_Directions_:
Write out the lines of the material word for word, starting at the beginning of the material and stopping after the line that contains "faire des cauchemars". Include both ends, and leave the pictures out of your answer.

--- Provided data Enclosed Below ---

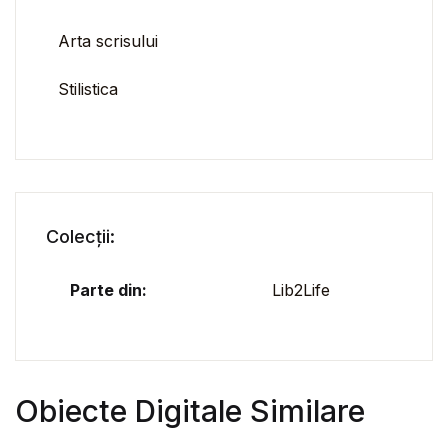
Arta scrisului
Stilistica
Colecții:
Parte din:
Lib2Life
Obiecte Digitale Similare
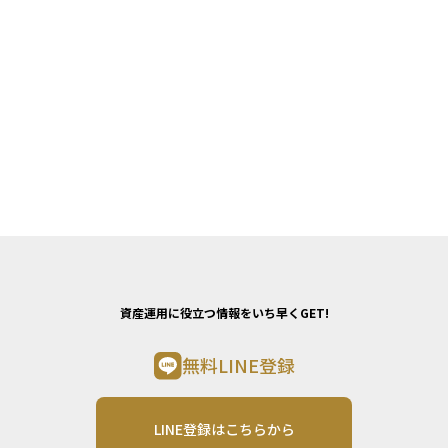
資産運用に役立つ情報をいち早くGET!
無料LINE登録
LINE登録はこちらから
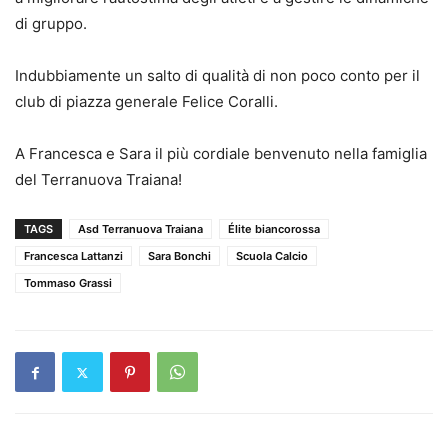
di gruppo.
Indubbiamente un salto di qualità di non poco conto per il
club di piazza generale Felice Coralli.
A Francesca e Sara il più cordiale benvenuto nella famiglia
del Terranuova Traiana!
TAGS
Asd Terranuova Traiana
Élite biancorossa
Francesca Lattanzi
Sara Bonchi
Scuola Calcio
Tommaso Grassi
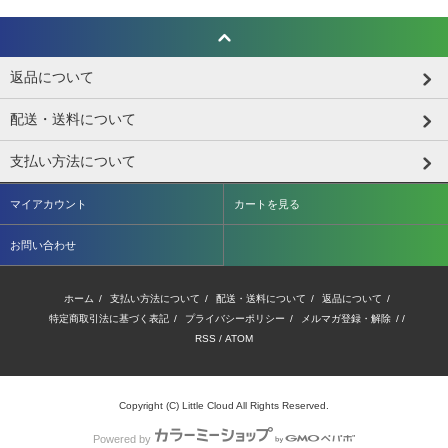
返品について
配送・送料について
支払い方法について
マイアカウント
カートを見る
お問い合わせ
ホーム
/
支払い方法について
/
配送・送料について
/
返品について
/
特定商取引法に基づく表記
/
プライバシーポリシー
/
メルマガ登録・解除
/ /
RSS
/
ATOM
Copyright (C) Little Cloud All Rights Reserved.
Powered by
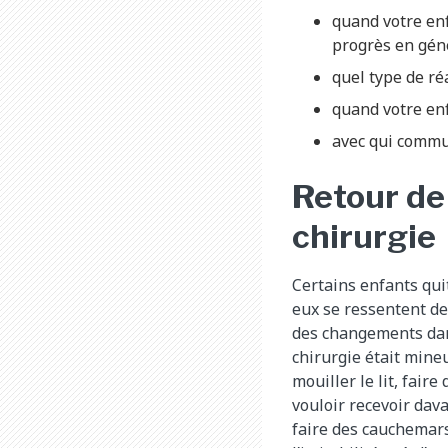
quand votre enf
progrès en gén
quel type de ré
quand votre enf
avec qui commu
Retour de 
chirurgie
Certains enfants quit
eux se ressentent de
des changements dan
chirurgie était mine
mouiller le lit, fai
vouloir recevoir dav
faire des cauchemars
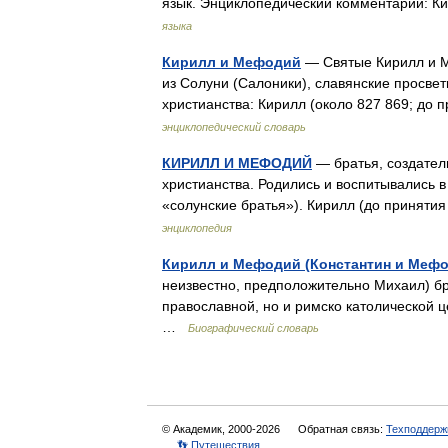
язык. Энциклопедический комментарий: 
языка
Кирилл и Мефодий
— Святые Кирилл и 
из Солуни (Салоники), славянские просвет
христианства: Кирилл (около 827 869; д
энциклопедический словарь
КИРИЛЛ И МЕФОДИЙ
— братья, создатели
христианства. Родились и воспитывались в
«солунские братья»). Кирилл (до приняти
энциклопедия
Кирилл и Мефодий (Константин и Меф
неизвестно, предположительно Михаил) бр
православной, но и римско католической 
…
Биографический словарь
© Академик, 2000-2026
Обратная связь:
Техподдерж
👣 Путешествия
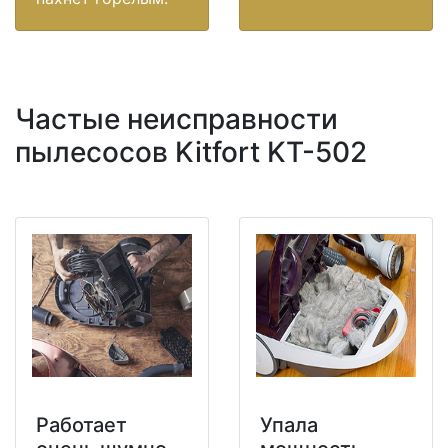
Частые неисправности
пылесосов Kitfort KT-502
Работает
Упала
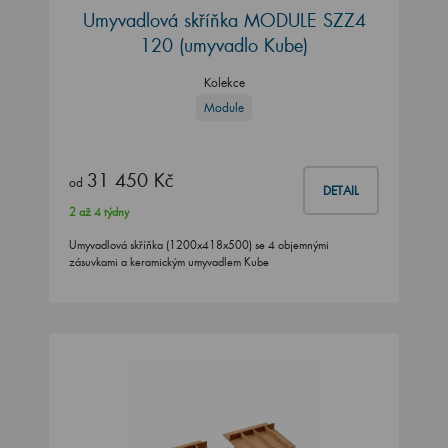
Umyvadlová skříňka MODULE SZZ4
120
(umyvadlo Kube)
Kolekce
Module
31 450 Kč
od
DETAIL
2 až 4 týdny
Umyvadlová skříňka (1200x418x500) se 4 objemnými
zásuvkami a keramickým umyvadlem Kube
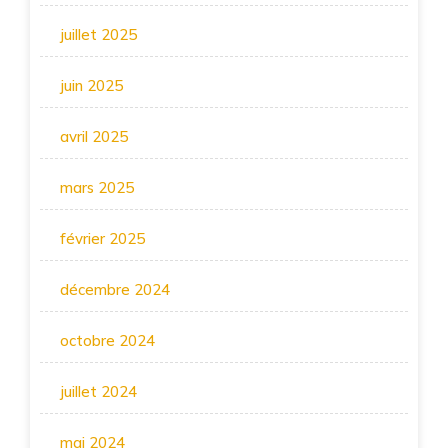
juillet 2025
juin 2025
avril 2025
mars 2025
février 2025
décembre 2024
octobre 2024
juillet 2024
mai 2024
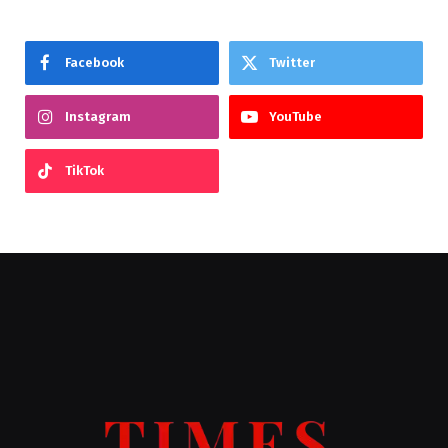
Facebook
Twitter
Instagram
YouTube
TikTok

--- End of Enclosed Provided data ---

_Written answer_:
Arta scrisului
Stilistica
Colecții:
Parte din:
Lib2Life
Obiecte Digitale Similare
資産運用に役立つ情報をいち早くGET!
無料LINE登録
LINE登録はこちらから
di gruppo.
Indubbiamente un salto di qualità di non poco conto per il
club di piazza generale Felice Coralli.
A Francesca e Sara il più cordiale benvenuto nella famiglia
del Terranuova Traiana!
TAGS
Asd Terranuova Traiana
Élite biancorossa
Francesca Lattanzi
Sara Bonchi
Scuola Calcio
Tommaso Grassi
返品について
配送・送料について
支払い方法について
マイアカウント
カートを見る
お問い合わせ
ホーム
/
支払い方法について
/
配送・送料について
/
返品について
/
特定商取引法に基づく表記
/
プライバシーポリシー
/
メルマガ登録・解除
/ /
RSS
/
ATOM
Copyright (C) Little Cloud All Rights Reserved.
Powered by
quand votre enf
progrès en gén
quel type de ré
quand votre enf
avec qui commu
Retour de 
chirurgie
Certains enfants quit
eux se ressentent de
des changements dan
chirurgie était mine
mouiller le lit, fai
vouloir recevoir dav
faire des cauchemars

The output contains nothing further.